Friday, October 25, 2013

Crappy Editing Solves/Ruins/Creates Mysteries


If your bookshelves are anything like mine, almost all of your books come from one of five large publishing companies.  However, there are thousands of publishing companies out there.  I wanted to know what kinds of books the smaller companies are publishing.  I bought a book published by a small company.  It was horrible.  It was possibly the most disappointing book I’ve ever read.  I know that small publishers are capable of producing quality books, but this book was just bad.  It made me feel sad for the author because it’s the publishing company’s job to not publish something until it’s ready.  This book was not ready.
 
Here’s what happens in the book:
A wealthy business owner’s son goes missing and is assumed to have been kidnapped.  Two detectives are hired by two different people to find the son.  The detectives don’t know that they’ve been hired to work on the same case until they meet in a bar and start talking about their cases.  One of the detectives says something like, “I know what happened right before the business owner’s son died.”  The other detective doesn’t react to the news that they guy who they’re both looking for is dead.  They just end their conversation, go their separate ways, and continue looking for the missing son.  Nothing else is said about the son being dead.

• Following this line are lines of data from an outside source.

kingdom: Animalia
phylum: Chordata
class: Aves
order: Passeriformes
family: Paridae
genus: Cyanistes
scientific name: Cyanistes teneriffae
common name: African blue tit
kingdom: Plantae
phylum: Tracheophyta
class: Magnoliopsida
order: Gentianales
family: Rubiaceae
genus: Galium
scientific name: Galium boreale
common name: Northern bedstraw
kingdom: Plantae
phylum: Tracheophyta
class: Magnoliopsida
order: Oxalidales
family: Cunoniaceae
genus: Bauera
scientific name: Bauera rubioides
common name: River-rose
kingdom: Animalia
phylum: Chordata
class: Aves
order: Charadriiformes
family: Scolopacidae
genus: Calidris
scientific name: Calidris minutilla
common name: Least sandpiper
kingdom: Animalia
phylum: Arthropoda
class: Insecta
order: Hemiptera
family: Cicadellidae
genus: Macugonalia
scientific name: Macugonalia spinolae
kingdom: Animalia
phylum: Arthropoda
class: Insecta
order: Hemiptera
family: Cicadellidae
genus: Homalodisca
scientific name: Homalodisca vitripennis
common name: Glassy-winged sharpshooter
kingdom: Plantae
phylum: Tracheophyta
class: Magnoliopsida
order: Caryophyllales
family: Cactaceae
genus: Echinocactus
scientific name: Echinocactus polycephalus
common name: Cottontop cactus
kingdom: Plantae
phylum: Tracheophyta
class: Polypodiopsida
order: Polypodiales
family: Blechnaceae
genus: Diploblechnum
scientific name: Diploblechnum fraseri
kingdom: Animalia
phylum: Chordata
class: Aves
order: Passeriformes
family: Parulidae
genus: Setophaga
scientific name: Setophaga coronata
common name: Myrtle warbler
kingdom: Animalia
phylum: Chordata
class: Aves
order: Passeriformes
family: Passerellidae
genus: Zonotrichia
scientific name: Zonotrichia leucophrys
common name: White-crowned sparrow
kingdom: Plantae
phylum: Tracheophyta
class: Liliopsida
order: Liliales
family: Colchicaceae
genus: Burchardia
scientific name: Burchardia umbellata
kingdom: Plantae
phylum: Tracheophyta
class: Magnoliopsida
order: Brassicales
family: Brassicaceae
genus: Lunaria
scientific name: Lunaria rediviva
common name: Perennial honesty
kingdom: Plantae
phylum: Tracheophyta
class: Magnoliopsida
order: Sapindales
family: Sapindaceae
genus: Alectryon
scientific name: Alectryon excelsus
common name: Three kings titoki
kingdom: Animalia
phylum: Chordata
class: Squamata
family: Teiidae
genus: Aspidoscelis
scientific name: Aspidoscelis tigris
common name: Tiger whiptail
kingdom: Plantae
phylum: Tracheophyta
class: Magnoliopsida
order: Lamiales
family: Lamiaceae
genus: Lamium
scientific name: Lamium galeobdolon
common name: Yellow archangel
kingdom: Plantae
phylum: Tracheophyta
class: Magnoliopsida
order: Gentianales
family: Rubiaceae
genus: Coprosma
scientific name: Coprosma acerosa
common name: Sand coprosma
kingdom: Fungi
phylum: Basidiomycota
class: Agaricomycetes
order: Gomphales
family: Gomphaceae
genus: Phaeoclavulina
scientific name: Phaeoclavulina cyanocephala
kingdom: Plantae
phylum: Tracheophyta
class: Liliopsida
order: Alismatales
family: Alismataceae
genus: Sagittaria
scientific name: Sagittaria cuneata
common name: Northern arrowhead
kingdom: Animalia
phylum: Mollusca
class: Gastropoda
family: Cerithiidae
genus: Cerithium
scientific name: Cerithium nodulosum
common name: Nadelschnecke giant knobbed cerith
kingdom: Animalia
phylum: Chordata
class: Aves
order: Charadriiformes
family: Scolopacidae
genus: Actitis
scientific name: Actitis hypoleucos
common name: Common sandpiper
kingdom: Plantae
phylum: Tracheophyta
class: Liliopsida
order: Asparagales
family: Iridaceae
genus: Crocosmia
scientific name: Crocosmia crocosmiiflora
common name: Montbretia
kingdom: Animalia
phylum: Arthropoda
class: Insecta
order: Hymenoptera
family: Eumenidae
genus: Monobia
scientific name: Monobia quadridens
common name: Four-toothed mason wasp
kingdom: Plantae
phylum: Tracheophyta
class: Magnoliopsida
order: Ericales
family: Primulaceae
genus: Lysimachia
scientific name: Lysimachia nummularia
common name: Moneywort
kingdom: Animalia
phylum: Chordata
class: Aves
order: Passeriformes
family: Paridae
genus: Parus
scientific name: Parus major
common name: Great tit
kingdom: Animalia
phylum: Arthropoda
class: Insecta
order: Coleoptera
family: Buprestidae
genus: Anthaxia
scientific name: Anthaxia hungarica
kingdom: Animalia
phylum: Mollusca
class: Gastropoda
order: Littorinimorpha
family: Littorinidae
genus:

I spent about two-thirds of the book being massively confused and rereading to figure out why I was massively confused.  Why were the detectives still treating this case like a missing person case if they knew that the son was dead?
Then, at the end of the book, the detectives find the son’s body and don’t seem surprised that he’s dead, but the way that the dead-body-discovery scene is written feels as if the death is meant to surprise the reader.  It wasn’t a surprise to me because the detective said that the son was dead two-hundred pages ago.
I’m still confused.  I have a feeling that the author changed some scenes, and the dialogue about the son’s death wasn’t supposed to be in the published version of the book.  I can’t come up with another reason why the detectives would continue looking for someone who they knew was dead.  It would also explain why one detective didn’t react when the other detective said that the son was dead.  The mistake led to me being confused for the majority of the book.  If I didn’t have a compulsive need to finish every book that I start reading, I would have put this one down and not picked it up again.
This is why good editing is so important.  One misplaced line ruined an entire book.  (Well, one misplaced line and about eighty distracting typos ruined an entire book).  So, edit carefully.